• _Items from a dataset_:
= = = = =

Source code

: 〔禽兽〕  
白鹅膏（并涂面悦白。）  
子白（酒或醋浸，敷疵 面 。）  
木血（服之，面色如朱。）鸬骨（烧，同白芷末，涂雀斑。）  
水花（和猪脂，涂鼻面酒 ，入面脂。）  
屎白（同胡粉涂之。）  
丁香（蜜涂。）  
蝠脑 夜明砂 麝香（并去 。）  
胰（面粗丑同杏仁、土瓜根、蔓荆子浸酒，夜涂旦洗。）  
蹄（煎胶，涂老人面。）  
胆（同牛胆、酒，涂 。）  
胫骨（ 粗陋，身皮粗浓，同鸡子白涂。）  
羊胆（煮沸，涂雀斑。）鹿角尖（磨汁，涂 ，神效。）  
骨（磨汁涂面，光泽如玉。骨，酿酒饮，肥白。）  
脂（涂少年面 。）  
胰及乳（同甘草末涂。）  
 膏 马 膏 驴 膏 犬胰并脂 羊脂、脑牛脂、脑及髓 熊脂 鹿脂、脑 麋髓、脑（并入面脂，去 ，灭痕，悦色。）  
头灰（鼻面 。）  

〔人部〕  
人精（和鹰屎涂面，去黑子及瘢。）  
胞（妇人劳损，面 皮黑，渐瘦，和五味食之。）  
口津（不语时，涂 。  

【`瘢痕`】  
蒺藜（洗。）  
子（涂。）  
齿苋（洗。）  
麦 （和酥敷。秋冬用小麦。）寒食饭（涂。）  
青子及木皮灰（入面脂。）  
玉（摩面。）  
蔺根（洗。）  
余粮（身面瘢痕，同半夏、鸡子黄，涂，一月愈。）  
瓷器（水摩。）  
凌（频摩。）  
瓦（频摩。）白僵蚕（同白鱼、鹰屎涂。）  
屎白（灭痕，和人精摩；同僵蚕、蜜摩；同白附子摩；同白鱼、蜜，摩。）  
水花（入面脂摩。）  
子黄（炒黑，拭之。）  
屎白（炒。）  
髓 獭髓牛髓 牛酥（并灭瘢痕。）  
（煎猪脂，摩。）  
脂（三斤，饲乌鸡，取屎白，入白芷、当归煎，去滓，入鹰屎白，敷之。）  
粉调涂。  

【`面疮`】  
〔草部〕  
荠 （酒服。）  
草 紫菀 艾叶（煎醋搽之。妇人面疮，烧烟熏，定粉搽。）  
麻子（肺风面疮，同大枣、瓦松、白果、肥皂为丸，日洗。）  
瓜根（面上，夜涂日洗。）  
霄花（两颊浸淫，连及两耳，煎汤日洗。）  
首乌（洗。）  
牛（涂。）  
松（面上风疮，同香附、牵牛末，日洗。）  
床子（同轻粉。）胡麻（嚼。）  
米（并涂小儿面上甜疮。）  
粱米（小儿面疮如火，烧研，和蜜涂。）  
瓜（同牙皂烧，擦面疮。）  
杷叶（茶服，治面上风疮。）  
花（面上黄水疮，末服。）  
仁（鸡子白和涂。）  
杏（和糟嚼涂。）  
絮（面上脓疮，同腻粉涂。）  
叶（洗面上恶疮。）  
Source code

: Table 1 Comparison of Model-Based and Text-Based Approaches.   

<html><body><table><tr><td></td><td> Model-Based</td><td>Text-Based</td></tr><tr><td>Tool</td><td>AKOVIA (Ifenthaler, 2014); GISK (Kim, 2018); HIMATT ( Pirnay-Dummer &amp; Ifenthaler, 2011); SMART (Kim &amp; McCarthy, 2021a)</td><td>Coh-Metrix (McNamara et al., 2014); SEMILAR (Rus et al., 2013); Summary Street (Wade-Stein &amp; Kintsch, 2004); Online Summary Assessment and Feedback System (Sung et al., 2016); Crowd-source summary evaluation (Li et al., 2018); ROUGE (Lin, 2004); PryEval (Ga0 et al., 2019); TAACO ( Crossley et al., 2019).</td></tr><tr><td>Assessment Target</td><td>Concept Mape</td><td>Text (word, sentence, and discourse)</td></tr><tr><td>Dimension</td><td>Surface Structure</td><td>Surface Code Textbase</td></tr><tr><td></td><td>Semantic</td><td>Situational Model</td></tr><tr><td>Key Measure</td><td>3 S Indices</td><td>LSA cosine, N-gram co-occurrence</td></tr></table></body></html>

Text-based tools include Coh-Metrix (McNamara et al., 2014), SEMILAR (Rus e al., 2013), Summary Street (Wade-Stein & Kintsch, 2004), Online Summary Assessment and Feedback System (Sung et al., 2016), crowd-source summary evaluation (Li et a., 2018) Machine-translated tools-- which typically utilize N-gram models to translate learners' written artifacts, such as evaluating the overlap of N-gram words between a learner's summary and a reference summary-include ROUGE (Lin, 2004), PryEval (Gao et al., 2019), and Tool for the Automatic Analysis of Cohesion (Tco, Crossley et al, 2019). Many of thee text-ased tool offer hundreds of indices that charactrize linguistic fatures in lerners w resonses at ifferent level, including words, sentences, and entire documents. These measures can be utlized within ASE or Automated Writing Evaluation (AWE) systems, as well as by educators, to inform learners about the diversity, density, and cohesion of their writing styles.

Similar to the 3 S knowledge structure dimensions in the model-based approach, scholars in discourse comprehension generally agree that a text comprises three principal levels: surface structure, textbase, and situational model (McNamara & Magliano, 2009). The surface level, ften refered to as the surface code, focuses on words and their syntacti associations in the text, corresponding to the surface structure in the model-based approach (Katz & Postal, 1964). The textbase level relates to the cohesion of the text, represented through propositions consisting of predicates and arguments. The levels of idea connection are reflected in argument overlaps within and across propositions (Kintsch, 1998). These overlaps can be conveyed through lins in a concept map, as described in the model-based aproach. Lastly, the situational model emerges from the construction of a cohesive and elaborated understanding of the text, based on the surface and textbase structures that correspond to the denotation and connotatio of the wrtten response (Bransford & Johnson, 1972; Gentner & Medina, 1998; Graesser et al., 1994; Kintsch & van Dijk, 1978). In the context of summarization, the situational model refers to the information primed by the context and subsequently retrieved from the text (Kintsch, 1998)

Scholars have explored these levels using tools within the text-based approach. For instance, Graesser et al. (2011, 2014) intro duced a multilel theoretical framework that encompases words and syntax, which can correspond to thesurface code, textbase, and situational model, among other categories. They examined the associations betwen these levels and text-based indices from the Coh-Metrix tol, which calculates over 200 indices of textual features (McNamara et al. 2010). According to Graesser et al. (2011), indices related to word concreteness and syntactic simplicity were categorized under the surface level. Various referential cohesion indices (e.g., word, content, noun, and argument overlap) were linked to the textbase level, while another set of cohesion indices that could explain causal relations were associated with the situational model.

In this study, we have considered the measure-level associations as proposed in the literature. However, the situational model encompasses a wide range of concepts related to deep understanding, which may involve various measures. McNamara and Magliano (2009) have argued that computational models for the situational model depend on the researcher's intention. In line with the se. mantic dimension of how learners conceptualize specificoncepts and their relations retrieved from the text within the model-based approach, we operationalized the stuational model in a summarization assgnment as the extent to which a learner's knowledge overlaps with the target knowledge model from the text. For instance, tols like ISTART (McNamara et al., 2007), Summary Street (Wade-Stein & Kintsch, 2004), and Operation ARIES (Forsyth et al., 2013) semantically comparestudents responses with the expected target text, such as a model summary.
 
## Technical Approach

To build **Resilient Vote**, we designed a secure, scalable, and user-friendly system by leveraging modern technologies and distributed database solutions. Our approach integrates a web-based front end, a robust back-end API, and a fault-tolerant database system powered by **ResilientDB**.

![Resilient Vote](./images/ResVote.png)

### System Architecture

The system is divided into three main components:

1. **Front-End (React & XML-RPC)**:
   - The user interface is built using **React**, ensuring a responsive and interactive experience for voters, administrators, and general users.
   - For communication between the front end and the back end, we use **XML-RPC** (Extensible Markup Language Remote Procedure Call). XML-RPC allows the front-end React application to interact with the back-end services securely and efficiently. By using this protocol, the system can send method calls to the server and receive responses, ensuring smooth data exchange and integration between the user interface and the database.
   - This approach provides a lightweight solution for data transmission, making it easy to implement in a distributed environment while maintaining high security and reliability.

= = = = =

• _Problem_: Search the data for "React". Copy every matching line.

• _Your solution_:
1. **Front-End (React & XML-RPC)**:
   - The user interface is built using **React**, ensuring a responsive and interactive experience for voters, administrators, and general users.
   - For communication between the front end and the back end, we use **XML-RPC** (Extensible Markup Language Remote Procedure Call). XML-RPC allows the front-end React application to interact with the back-end services securely and efficiently. By using this protocol, the system can send method calls to the server and receive responses, ensuring smooth data exchange and integration between the user interface and the database.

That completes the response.